Among Viridian’s favorite biotech stocks are GW Pharmaceuticals (GWPH)—which finished the first quarter of 2015 up 34.6 percent—and Nemus Bioscience (NMUS).
“GWPH just closed on $180 million dollars in financing last month, making the company the highest valued stock from a market cap perspective in the publicly traded cannabis arena,” Greiper told HIGH TIMES. “They have several drugs in the making moving on to phase 3 of FDA testing that are designed to treat epilepsy.”
Although Nemus Bioscience was down 45.2 percent in the first quarter, Greiper believes the company is on the rise.
“They are positioned to generate market share and revenue growth since contracting this month with the University of Mississippi to commercialize research and development on cannabidiol (CBD) containing formulations,” Greiper said.
The overall biotech sector was up 10.9 percent, but fast-growing companies can also be found among ancillary businesses that can cross state lines without fear of violating federal laws since marijuana is still illegal federally. Ancillary products and services showed gains of 76.4 percent during the first quarter of 2015.
“Law firms like Vicente Sederberg and CannaLaw Group have succeeded in building sustainable practices nationwide,” said Kris Krane, co-founder and managing partner with 4Front Ventures, a consulting company in Massachusetts. “Infused product makers are also starting to expand to new markets—usually through licensing agreements that provides their extraction process and branding to license holders in new states.”

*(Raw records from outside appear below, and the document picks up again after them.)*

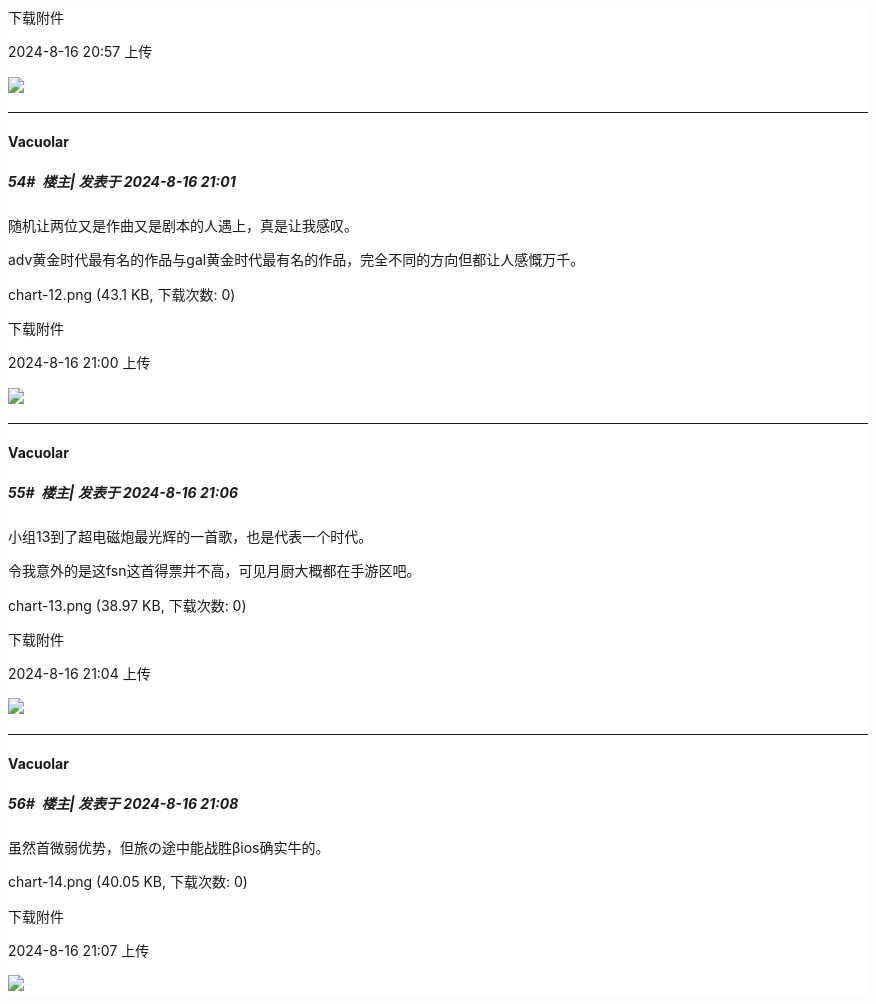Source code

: 下载附件

2024-8-16 20:57 上传

<img src="https://img.saraba1st.com/forum/202408/16/205716pe7q6tuh2ng9tmdm.png" referrerpolicy="no-referrer">

*****

####  Vacuolar  
##### 54#         楼主| 发表于 2024-8-16 21:01

随机让两位又是作曲又是剧本的人遇上，真是让我感叹。

adv黄金时代最有名的作品与gal黄金时代最有名的作品，完全不同的方向但都让人感慨万千。

chart-12.png
(43.1 KB, 下载次数: 0)

下载附件

2024-8-16 21:00 上传

<img src="https://img.saraba1st.com/forum/202408/16/210023zhkgxopo4jb5h5og.png" referrerpolicy="no-referrer">


*****

####  Vacuolar  
##### 55#         楼主| 发表于 2024-8-16 21:06

小组13到了超电磁炮最光辉的一首歌，也是代表一个时代。

令我意外的是这fsn这首得票并不高，可见月厨大概都在手游区吧。

chart-13.png
(38.97 KB, 下载次数: 0)

下载附件

2024-8-16 21:04 上传

<img src="https://img.saraba1st.com/forum/202408/16/210417vke9479xi7kzkzdk.png" referrerpolicy="no-referrer">

*****

####  Vacuolar  
##### 56#         楼主| 发表于 2024-8-16 21:08

虽然首微弱优势，但旅の途中能战胜βios确实牛的。

chart-14.png
(40.05 KB, 下载次数: 0)

下载附件

2024-8-16 21:07 上传

<img src="https://img.saraba1st.com/forum/202408/16/210719y4zvnmm0dvvv07or.png" referrerpolicy="no-referrer">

Currently, Greiper is bearish on the investment/M&A sector of the index, which was down 38.6 percent at the end of the first quarter of 2015.

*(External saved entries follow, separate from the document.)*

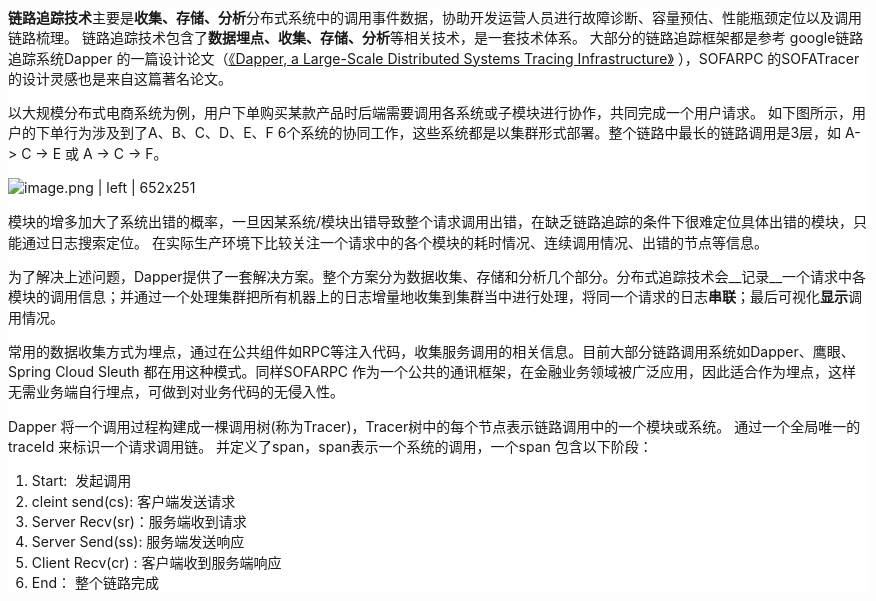 <span data-type="color" style="color:rgb(25, 25, 25)"><span data-type="background" style="background-color:rgb(255, 255, 255)"><strong>链路追踪技术</strong></span></span><span data-type="color" style="color:rgb(25, 25, 25)"><span data-type="background" style="background-color:rgb(255, 255, 255)">主要是</span></span><span data-type="color" style="color:rgb(25, 25, 25)"><span data-type="background" style="background-color:rgb(255, 255, 255)"><strong>收集、存储、分析</strong></span></span><span data-type="color" style="color:rgb(25, 25, 25)"><span data-type="background" style="background-color:rgb(255, 255, 255)">分布式系统中的调用事件数据，协助开发运营人员进行故障诊断、容量预估、性能瓶颈定位以及调用链路梳理。 链路追踪技术包含了</span></span><span data-type="color" style="color:rgb(25, 25, 25)"><span data-type="background" style="background-color:rgb(255, 255, 255)"><strong>数据埋点、收集、存储、分析</strong></span></span><span data-type="color" style="color:rgb(25, 25, 25)"><span data-type="background" style="background-color:rgb(255, 255, 255)">等相关技术，是一套技术体系。 大部分的链路追踪框架都是参考 google链路追踪系统Dapper 的一篇设计论文（</span></span>[《Dapper, a Large-Scale Distributed Systems Tracing Infrastructure》](https://www.researchgate.net/profile/Luiz_Barroso/publication/239595848_Dapper_a_Large-Scale_Distributed_Systems_Tracing_Infrastructure/links/5474acdc0cf29afed60f9031/Dapper-a-Large-Scale-Distributed-Systems-Tracing-Infrastructure.pdf?origin=publication_detail)<span data-type="color" style="color:rgb(38, 38, 38)"><span data-type="background" style="background-color:rgb(255, 255, 255)"> </span></span><span data-type="color" style="color:rgb(25, 25, 25)"><span data-type="background" style="background-color:rgb(255, 255, 255)">），SOFARPC 的SOFATracer 的设计灵感也是来自这篇著名论文。</span></span>

以大规模分布式电商系统为例，用户下单购买某款产品时后端需要调用各系统或子模块进行协作，共同完成一个用户请求。 如下图所示，用户的下单行为涉及到了A、B、C、D、E、F 6个系统的协同工作，这些系统都是以集群形式部署。整个链路中最长的链路调用是3层，如 A-> C -> E 或 A -> C -> F。 


![image.png | left | 652x251](https://res.cloudinary.com/lyp/image/upload/v1544256847/hugo/blog.github.io/sofa-rpc/1533886847606-638e0531-a016-445f-9d94-ecb6bc5531d1.png "")

模块的增多加大了系统出错的概率，一旦因某系统/模块出错导致整个请求调用出错，在缺乏链路追踪的条件下很难定位具体出错的模块，只能通过日志搜索定位。 在实际生产环境下比较关注一个请求中的各个模块的耗时情况、连续调用情况、出错的节点等信息。  

为了解决上述问题，<span data-type="color" style="color:rgb(25, 25, 25)"><span data-type="background" style="background-color:rgb(255, 255, 255)">Dapper提供了一套解决方案。整个方案分为数据收集、存储和分析几个部分。</span></span>分布式追踪技术会__记录__一个请求中各模块的调用信息；并通过<span data-type="color" style="color:rgb(25, 25, 25)"><span data-type="background" style="background-color:rgb(255, 255, 255)">一个处理集群把所有机器上的日志增量地收集到集群当中进行处理，将同一个请求的日志</span></span><span data-type="color" style="color:rgb(25, 25, 25)"><span data-type="background" style="background-color:rgb(255, 255, 255)"><strong>串联</strong></span></span><span data-type="color" style="color:rgb(25, 25, 25)"><span data-type="background" style="background-color:rgb(255, 255, 255)">；最后可视化</span></span><span data-type="color" style="color:rgb(25, 25, 25)"><span data-type="background" style="background-color:rgb(255, 255, 255)"><strong>显示</strong></span></span><span data-type="color" style="color:rgb(25, 25, 25)"><span data-type="background" style="background-color:rgb(255, 255, 255)">调用情况。</span></span>

<span data-type="color" style="color:rgb(25, 25, 25)"><span data-type="background" style="background-color:rgb(255, 255, 255)">常用的数据收集方式为埋点，通过在公共组件如RPC等注入代码，收集服务调用的相关信息。目前大部分链路调用系统如Dapper、鹰眼、Spring Cloud Sleuth 都在用这种模式。同样SOFARPC 作为一个公共的通讯框架，在金融业务领域被广泛应用，因此适合作为埋点，这样无需业务端自行埋点，可做到对业务代码的无侵入性。</span></span>

Dapper 将一个调用过程构建成一棵调用树(称为Tracer)，Tracer树中的每个节点表示链路调用中的一个模块或系统。 通过一个全局唯一的 traceId 来标识一个请求调用链。 并定义了span，span表示一个系统的调用，一个span 包含以下阶段：    
1. Start:  发起调用  
2. cleint send(cs): 客户端发送请求  
3. Server Recv(sr)：服务端收到请求  
4. Server Send(ss): 服务端发送响应  
5. Client Recv(cr) : 客户端收到服务端响应  
6. End： 整个链路完成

“Companies going public were buying up other companies for a publicly traded vehicle, but because there’s still no marijuana mutual fund or ETF, the sector has under-performed,” Greiper explained.
That’s because there’s no rhyme or reason to the acquisitions.

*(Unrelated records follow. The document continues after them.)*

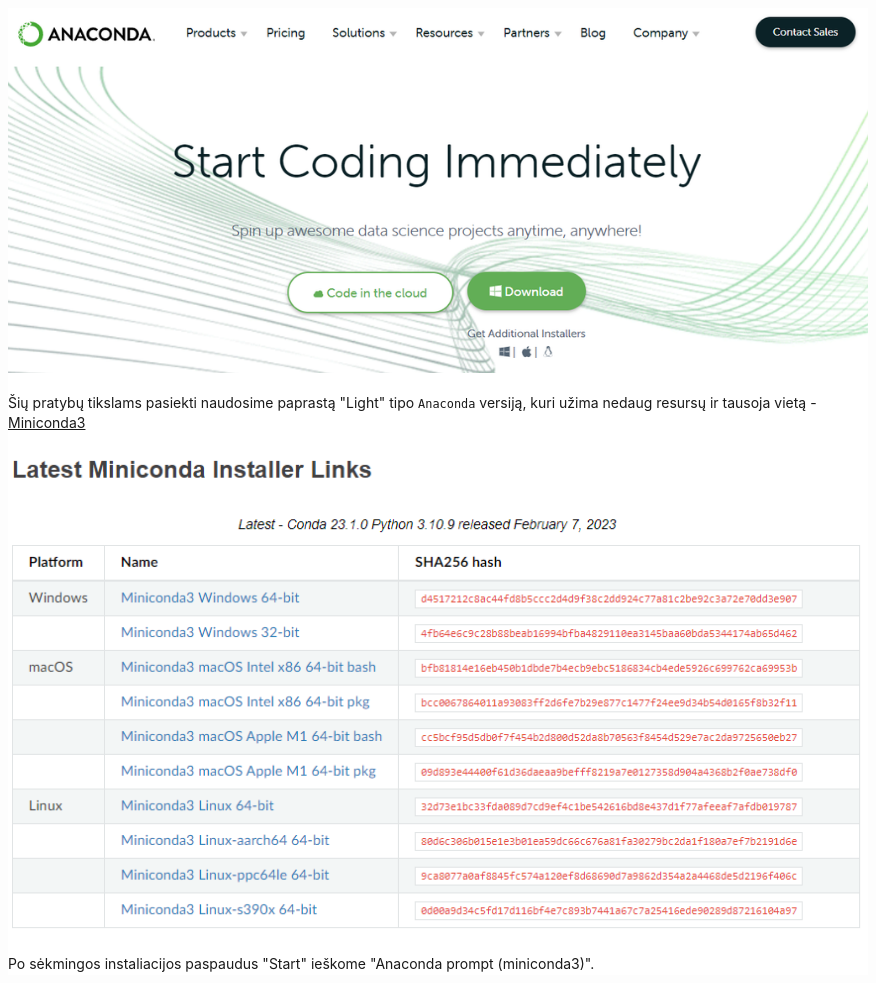 ![Anaconda Installation](Img/Anaconda_pradzia.PNG)

Šių pratybų tikslams pasiekti naudosime paprastą "Light" tipo `Anaconda` versiją, kuri užima nedaug resursų ir tausoja vietą - [Miniconda3](https://docs.conda.io/en/latest/miniconda.html)

![Miniconda Installation](Img/Miniconda.PNG)

Po sėkmingos instaliacijos paspaudus "Start" ieškome "Anaconda prompt (miniconda3)".
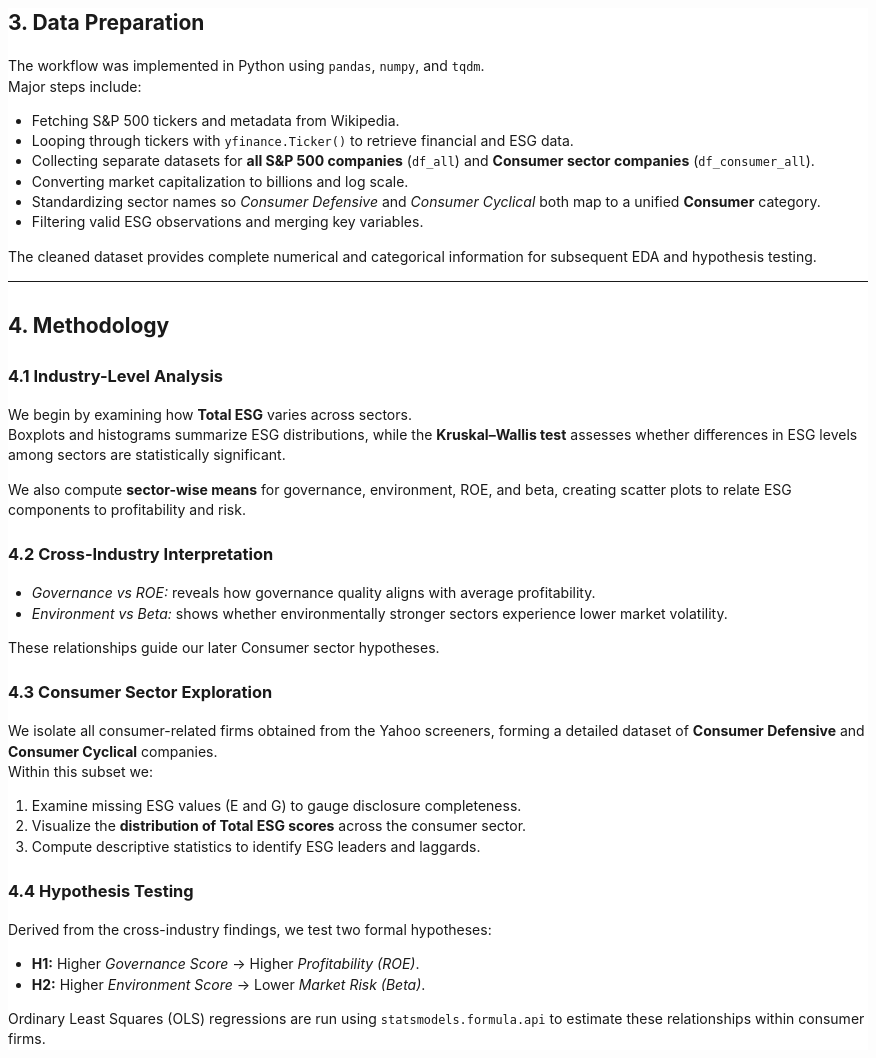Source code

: 
## **3. Data Preparation**

The workflow was implemented in Python using `pandas`, `numpy`, and `tqdm`.  
Major steps include:

- Fetching S&P 500 tickers and metadata from Wikipedia.  
- Looping through tickers with `yfinance.Ticker()` to retrieve financial and ESG data.  
- Collecting separate datasets for **all S&P 500 companies** (`df_all`) and **Consumer sector companies** (`df_consumer_all`).  
- Converting market capitalization to billions and log scale.  
- Standardizing sector names so *Consumer Defensive* and *Consumer Cyclical* both map to a unified **Consumer** category.  
- Filtering valid ESG observations and merging key variables.  

The cleaned dataset provides complete numerical and categorical information for subsequent EDA and hypothesis testing.

---

## **4. Methodology**

### **4.1 Industry-Level Analysis**
We begin by examining how **Total ESG** varies across sectors.  
Boxplots and histograms summarize ESG distributions, while the **Kruskal–Wallis test** assesses whether differences in ESG levels among sectors are statistically significant.  

We also compute **sector-wise means** for governance, environment, ROE, and beta, creating scatter plots to relate ESG components to profitability and risk.

### **4.2 Cross-Industry Interpretation**
- *Governance vs ROE:* reveals how governance quality aligns with average profitability.  
- *Environment vs Beta:* shows whether environmentally stronger sectors experience lower market volatility.  

These relationships guide our later Consumer sector hypotheses.

### **4.3 Consumer Sector Exploration**
We isolate all consumer-related firms obtained from the Yahoo screeners, forming a detailed dataset of **Consumer Defensive** and **Consumer Cyclical** companies.  
Within this subset we:

1. Examine missing ESG values (E and G) to gauge disclosure completeness.  
2. Visualize the **distribution of Total ESG scores** across the consumer sector.  
3. Compute descriptive statistics to identify ESG leaders and laggards.

### **4.4 Hypothesis Testing**
Derived from the cross-industry findings, we test two formal hypotheses:

- **H1:** Higher *Governance Score* → Higher *Profitability (ROE)*.  
- **H2:** Higher *Environment Score* → Lower *Market Risk (Beta)*.

Ordinary Least Squares (OLS) regressions are run using `statsmodels.formula.api` to estimate these relationships within consumer firms.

“Investment companies have been acquiring a mixed bag of products and technology companies, while not being focused on creating a dominant company in any particular sector,” Michael Swartz, a senior analyst with Viridian Capital Advisors in New York, said.
Other hot sub-sectors for the remainder of 2015 include dispensaries and cultivation facilities, which returned 102 percent during the first quarter of 2015.
“At the end of the day, the root of the entire cannabis market starts with growing the product,” Swartz told HIGH TIMES. “In cultivation, we’re seeing a shift from the old world of growing in backyards and grow houses to the dawning of a new world of 200,000 square foot outdoor greenhouses with advanced technology in lighting and water systems.”
Favorites include national cultivation firm Terra Tech and regional dispensary company Café Serendipity.
“Café Serendipity is trying to create a franchise model for dispensaries, which gives consumers reliability in the same way people go to Starbucks for their favorite coffee drink because they know the customer experience is standardized,” Swartz said. “Investors could reap the rewards if Café Serendipity builds a brand dispensary, creates a uniform consumer experience across the country and executes their business plan successfully.”
Regionally, experts favor California because it is the largest pot market in the country.
“California presently accounts for nearly half of all sales in the nation's medical marijuana sector,” said Steve Gormley, chief business development officer with OSL Holdings, a Yardley, Pennsylvania-based holding company that manages dispensaries and hydroponic businesses. “I would invest in retail and cultivation because that's where the money is, and that's where the better returns reside currently.”